A recent article in Yale’s Environment 360 online publication, “How to Shift Public Attitudes and Win the Global Climate Battle”, by Todd Stern illustrates many of the misconceptions I so often see about the wicked problem of climate change. The mistakes Mr. Stern makes (as so many others do too) can be loosely grouped into the following categories:

  1. We are making progress in decarbonizing our economies.
  2. It’s enough that we all change our attitudes; if we do, we’ll solve the problem.
  3. We know how to solve climate change, and we can do it, technically speaking.
  4. Renewable technologies and other technologies we’ll use to solve climate change are “clean” and “green”.
  5. Electric vehicles (and other similar replacement technologies) will help solve the problem.
  6. The Paris Climate Accord is the result of leaders shifting course on climate change.
  7. Net-zero emissions by 2050 is achievable (in line with the Paris Accord).

I’ll tackle these mistakes and myths one at a time, and end on a positive note. (I know, you’re shocked, right?!)

1. We’re making progress in decarbonizing our economies.

Mr. Stern makes this statement in his article, but this is a false statement. In 2017, our global primary energy consumption grew 2.2% and carbon emissions grew by 1.6%. CO2 ppm in the atmosphere grew by 3ppm. Oil consumption grew 1.8%, natural gas consumption by 3%, coal consumption by 1%, and renewable power by 17%. This continues the trend up through 2017 (coal had been declining the previous couple of years, but in 2017 coal use increased just slightly, mostly because of use in India) which you can see here in the Global Carbon Project’s Carbon Budget Report from 2018.

Note that while renewables are growing much faster than coal, oil, and gas, because renewables are still such a small piece of the pie, the growth in fossil fuel still vastly outpaces the growth in renewables, thus making clear that we are not, in fact, decarbonizing our economies. Fossil fuels provide a bit over 80% of the world’s energy use, and that number hasn’t changed much in four decades even as renewables manufacturing has quickly ramped up.

- [Source material]
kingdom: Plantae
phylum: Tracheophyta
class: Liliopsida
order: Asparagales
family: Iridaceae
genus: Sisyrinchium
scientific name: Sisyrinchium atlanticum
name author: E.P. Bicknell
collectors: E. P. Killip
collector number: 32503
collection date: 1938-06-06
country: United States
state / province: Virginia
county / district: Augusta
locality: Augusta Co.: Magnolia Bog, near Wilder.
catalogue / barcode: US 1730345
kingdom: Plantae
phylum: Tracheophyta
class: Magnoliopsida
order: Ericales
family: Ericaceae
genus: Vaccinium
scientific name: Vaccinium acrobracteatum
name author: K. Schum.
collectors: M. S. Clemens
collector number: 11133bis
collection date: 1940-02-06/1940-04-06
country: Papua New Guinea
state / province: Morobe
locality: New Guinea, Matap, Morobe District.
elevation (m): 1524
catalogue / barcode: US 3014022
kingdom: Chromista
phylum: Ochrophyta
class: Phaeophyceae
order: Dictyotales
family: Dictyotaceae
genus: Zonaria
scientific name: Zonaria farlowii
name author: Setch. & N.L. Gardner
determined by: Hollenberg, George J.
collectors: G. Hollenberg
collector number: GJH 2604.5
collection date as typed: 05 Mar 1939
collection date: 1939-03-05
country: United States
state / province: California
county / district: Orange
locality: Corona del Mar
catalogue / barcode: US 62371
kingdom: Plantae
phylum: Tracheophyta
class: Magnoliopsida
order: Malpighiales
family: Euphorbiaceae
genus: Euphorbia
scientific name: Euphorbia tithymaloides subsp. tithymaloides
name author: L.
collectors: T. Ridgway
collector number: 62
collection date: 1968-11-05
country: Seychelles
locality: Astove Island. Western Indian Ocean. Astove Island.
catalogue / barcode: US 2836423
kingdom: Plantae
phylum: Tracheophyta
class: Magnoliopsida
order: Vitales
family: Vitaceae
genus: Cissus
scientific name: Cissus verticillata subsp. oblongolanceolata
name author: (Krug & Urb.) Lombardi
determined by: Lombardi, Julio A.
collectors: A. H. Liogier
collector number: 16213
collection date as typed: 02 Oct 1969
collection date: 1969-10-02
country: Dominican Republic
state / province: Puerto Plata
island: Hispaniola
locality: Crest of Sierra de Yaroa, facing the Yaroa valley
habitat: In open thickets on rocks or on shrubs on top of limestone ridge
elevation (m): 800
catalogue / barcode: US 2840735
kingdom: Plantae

- [Work task A]
Answer these from the text on climate change myths:
(i) Which online publication ran the article by Todd Stern?
(ii) How much did renewable power grow in 2017?
(iii) What share of the world's energy use do fossil fuels provide?
- [Work task B] Write the next part of the text on climate change myths, picking up after its final paragraph.

- [Reply A]
(i) Yale's Environment 360
(ii) 17%
(iii) A bit over 80%

- [Reply B]
So why do people believe that we are making progress (“dramatic progress” even, as Mr. Stern claims) in decarbonizing our economies? I don’t know. The numbers are there for anyone to look at. My only theory is that economists keep going on about “green growth”, and almost all press articles about climate change seem required to end on a positive note, and do so generally by talking about the growth in renewables. Perhaps this leads to the misperception that renewables are actually making a difference, when in fact, non-fossil-fuel electricity has replaced less than 1/10th of fossil-fuel-generated electricity (and that’s electricity only; that doesn’t include other sectors like transportation, agriculture, concrete, and so on). And because GDP grows at an average of 3% per year, the pace of growth of the overall economy far outstrips the growth in renewables. Another little tidbit: Bitcoin alone is growing so fast that it could soon consume more electricity than all the world’s solar panels currently produce, and the demand for air conditioning is already outpacing growth in solar power, effectively erasing much of the contributions of renewable energy to overall energy use.

2. It’s enough that we all change our attitudes; if we do, we’ll solve the problem.

Mr. Stern claims that “changing norms and attitudes can move mountains.” Indeed they can, but the mountains Mr. Stern compares to climate change in his article are cigarette smoking and same sex marriage. Both were (and still are!) difficult norms to change, but comparing these to climate change is like comparing a molehill to Mount Everest. Changing these norms did not require anyone to completely change the way they live their lives; solving our climate crisis will require almost everyone on planet Earth to completely change the way we live our lives (excluding uncontacted tribes and many of those approximately 1 billion people who live on less than a few dollars a day).

Many people now understand that the individual actions touted in the media and by well-meaning ex-politicians make very little difference in the big scheme of things. We can change our personal attitudes about climate change all we want, but we are still part of a system: a system that depends on fossil fuels and a growth economy to work. Sure, changing norms and attitudes can help: if I recycle, it’s more likely my neighbors will recycle (although, of course, recycling is mostly useless); if I bike to work maybe other people in my office will bike to work, too. But that doesn’t get us out of the system we’re trapped in. Doing that requires more than changing norms and attitudes.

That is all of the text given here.